WORK ORDER
Exactly the lines below from the one with "text_box [229, 302, 1306, 634]" up to and including the one with "Document page, 1500x1125 pixels." make up the answer, with nothing else added.

==== DATA SHOWN

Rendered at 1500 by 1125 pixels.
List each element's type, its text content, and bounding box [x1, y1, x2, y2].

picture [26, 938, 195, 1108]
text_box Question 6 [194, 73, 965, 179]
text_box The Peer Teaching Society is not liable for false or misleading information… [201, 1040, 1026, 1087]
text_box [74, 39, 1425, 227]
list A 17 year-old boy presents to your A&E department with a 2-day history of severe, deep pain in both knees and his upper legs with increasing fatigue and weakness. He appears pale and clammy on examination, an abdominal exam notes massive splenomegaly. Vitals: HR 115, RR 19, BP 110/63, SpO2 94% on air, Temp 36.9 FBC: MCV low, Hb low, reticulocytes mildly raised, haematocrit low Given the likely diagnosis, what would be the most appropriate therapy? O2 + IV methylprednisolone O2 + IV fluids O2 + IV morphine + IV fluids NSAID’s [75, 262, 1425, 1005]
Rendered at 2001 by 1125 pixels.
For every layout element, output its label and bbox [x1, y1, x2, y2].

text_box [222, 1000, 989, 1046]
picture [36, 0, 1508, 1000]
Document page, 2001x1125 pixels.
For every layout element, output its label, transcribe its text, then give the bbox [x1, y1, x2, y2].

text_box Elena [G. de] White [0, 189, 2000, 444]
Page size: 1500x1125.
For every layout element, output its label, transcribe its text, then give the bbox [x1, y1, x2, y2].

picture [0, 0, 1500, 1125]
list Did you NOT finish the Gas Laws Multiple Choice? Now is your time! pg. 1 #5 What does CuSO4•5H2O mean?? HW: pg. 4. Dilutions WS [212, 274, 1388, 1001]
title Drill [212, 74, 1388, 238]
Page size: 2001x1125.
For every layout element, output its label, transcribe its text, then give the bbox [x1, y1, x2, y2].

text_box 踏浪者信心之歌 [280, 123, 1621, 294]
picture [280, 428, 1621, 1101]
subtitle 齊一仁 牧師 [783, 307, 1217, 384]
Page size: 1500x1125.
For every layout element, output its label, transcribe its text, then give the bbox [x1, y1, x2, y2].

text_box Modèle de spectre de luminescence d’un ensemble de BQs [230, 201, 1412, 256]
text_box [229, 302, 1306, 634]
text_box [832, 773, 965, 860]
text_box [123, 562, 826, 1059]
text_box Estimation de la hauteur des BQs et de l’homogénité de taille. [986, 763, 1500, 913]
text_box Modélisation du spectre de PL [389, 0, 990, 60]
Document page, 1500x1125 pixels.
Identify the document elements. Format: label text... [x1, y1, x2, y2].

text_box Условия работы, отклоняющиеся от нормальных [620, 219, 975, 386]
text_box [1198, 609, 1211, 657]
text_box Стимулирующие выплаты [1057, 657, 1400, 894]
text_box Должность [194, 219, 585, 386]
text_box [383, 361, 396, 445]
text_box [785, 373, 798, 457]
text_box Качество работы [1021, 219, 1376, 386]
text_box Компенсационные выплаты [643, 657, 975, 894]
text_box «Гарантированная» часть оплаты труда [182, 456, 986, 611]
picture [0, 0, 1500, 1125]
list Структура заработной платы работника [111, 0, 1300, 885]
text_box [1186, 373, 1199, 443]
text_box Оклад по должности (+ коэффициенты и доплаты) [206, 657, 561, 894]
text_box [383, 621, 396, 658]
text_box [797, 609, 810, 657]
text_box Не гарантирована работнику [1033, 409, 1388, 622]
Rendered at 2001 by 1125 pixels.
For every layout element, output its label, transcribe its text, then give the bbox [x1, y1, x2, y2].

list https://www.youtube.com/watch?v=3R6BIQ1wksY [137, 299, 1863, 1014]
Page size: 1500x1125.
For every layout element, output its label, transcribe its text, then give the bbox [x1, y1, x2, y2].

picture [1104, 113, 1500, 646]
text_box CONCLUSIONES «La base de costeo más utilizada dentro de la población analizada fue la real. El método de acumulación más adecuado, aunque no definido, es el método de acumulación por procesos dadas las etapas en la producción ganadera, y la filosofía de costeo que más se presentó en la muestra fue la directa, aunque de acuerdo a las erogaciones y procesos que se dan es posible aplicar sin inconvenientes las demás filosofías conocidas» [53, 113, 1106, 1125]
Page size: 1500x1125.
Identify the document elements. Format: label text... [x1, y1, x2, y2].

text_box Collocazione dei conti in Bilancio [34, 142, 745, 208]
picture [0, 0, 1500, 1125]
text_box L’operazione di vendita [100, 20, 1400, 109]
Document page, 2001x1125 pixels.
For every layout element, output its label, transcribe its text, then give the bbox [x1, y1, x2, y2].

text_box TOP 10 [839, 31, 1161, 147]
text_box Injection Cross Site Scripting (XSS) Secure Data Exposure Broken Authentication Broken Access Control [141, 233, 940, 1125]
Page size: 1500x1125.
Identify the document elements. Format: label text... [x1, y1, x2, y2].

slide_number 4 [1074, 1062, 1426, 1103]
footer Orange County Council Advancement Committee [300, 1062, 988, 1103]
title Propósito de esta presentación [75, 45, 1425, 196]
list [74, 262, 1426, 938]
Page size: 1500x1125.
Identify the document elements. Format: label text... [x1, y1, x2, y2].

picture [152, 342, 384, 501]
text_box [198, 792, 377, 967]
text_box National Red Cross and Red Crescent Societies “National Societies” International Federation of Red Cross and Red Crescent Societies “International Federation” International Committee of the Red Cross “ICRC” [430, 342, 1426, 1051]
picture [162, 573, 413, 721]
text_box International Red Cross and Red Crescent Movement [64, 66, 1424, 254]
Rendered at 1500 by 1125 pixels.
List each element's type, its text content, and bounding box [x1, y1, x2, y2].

========

ANSWER TO THIS EXERCISE
text_box [229, 302, 1306, 634]
text_box [832, 773, 965, 860]
text_box [123, 562, 826, 1059]
text_box Estimation de la hauteur des BQs et de l’homogénité de taille. [986, 763, 1500, 913]
text_box Modélisation du spectre de PL [389, 0, 990, 60]
Document page, 1500x1125 pixels.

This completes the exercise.